What are the merits and demerits of Secondary sources of Data?
Secondary data are those which are collected from published or unpublished sources. Such data are also known as the second hand data.
Moreover, secondary data are use in the shape of finished products since they have been treated statistically in some form the other. Data published by CSO, Economic Surveys, RBI Bulletins are the secondary data. In the words of Wessel, “Data collected by other persons are cal secondary data.”
Some examples are quoted to make a clear analysis of secondary data:
(a) Suppose we study the level of birth rate in Orissa between 1999-2000.
For this data cannot be originally collected. We can obtain the required data from different issues of Population Census published by the Govt.
(b) Suppose we study World Bank assistance to poor Countries. For this we get the data from different annual reports of World Bank which is termed as secondary data.
(i) Use of secondary data is very convenient.

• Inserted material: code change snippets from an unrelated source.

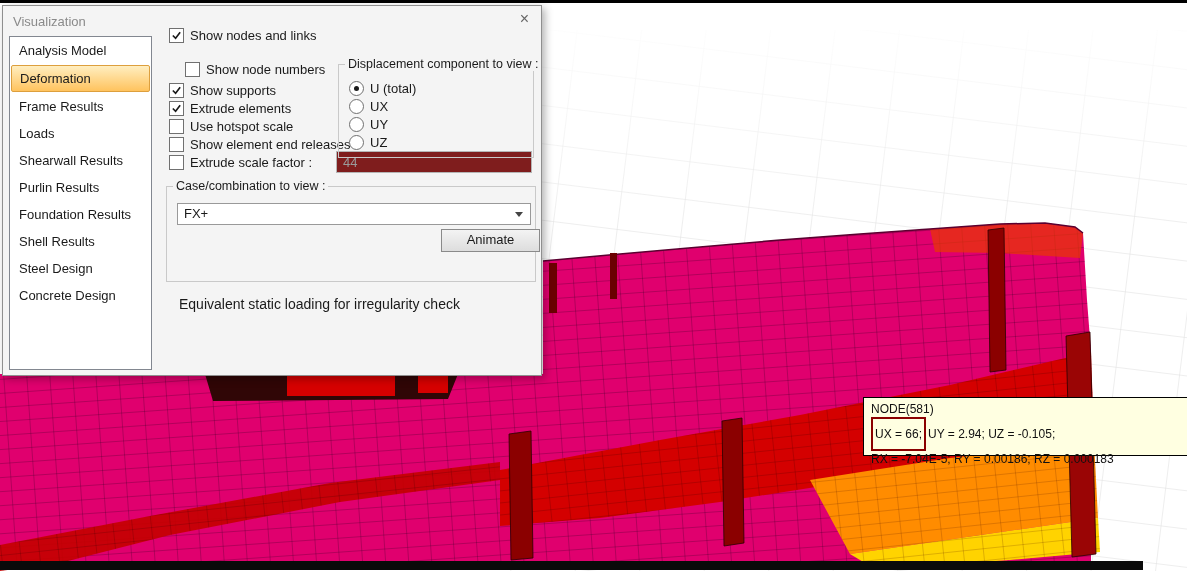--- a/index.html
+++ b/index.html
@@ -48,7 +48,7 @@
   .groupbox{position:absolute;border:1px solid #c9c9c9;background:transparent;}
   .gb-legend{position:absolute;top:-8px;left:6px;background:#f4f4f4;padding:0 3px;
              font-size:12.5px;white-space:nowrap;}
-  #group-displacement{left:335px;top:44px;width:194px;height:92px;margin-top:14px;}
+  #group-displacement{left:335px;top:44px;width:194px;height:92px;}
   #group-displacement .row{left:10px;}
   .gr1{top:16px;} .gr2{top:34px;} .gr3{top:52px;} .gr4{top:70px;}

(ii) It saves time and finance.
(iii) In some enquiries primary data cannot be collected.
(iv) Reliable secondary data are generally available for many investigations.
(i) It is very difficult to find sufficiently accurate secondary data.
(ii) It is very difficult to find secondary data which exactly fulfils the need of present investigation.
(iii) Extra caution is required to use secondary data.
(iv) These are not available for all types of enquiries.